[GIVEN RECORDS Boundary: Start]
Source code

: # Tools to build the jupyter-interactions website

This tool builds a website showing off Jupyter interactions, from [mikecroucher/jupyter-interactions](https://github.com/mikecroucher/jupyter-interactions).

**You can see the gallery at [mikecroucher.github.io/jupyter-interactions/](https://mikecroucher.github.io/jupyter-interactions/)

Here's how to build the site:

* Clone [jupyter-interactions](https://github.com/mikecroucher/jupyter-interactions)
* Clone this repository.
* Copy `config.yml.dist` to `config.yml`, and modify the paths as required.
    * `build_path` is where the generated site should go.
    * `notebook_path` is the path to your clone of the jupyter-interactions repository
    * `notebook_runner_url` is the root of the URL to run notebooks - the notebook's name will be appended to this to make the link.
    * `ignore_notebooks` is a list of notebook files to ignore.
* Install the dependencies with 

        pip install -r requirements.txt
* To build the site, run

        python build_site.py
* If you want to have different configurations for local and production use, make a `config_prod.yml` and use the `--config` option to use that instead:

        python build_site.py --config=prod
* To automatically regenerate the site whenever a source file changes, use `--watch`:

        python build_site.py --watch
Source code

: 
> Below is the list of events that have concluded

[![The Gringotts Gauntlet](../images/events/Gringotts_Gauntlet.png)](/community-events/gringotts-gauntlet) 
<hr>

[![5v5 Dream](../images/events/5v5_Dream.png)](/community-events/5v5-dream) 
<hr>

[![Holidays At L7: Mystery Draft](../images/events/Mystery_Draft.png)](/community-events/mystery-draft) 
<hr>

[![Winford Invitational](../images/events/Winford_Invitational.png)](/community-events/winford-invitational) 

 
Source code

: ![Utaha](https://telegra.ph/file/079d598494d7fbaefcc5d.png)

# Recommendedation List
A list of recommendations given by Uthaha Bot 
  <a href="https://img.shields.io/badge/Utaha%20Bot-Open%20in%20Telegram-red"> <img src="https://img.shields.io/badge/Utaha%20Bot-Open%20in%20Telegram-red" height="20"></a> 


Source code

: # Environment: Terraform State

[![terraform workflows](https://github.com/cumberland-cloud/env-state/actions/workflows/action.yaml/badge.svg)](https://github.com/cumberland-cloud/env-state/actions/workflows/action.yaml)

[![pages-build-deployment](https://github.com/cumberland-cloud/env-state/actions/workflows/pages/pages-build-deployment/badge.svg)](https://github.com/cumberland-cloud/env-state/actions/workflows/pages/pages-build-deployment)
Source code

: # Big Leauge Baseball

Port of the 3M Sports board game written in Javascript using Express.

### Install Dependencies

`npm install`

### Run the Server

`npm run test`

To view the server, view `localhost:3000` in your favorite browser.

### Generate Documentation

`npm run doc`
[GIVEN RECORDS Boundary: End]
• _REQUIRED WORK_: Repeat only the lines starting at the one that contains "### Run the Server" and ending at the last line above, exactly as written.

• _ANSWER TO THE EXERCISE_:
### Run the Server

`npm run test`

To view the server, view `localhost:3000` in your favorite browser.

### Generate Documentation

`npm run doc`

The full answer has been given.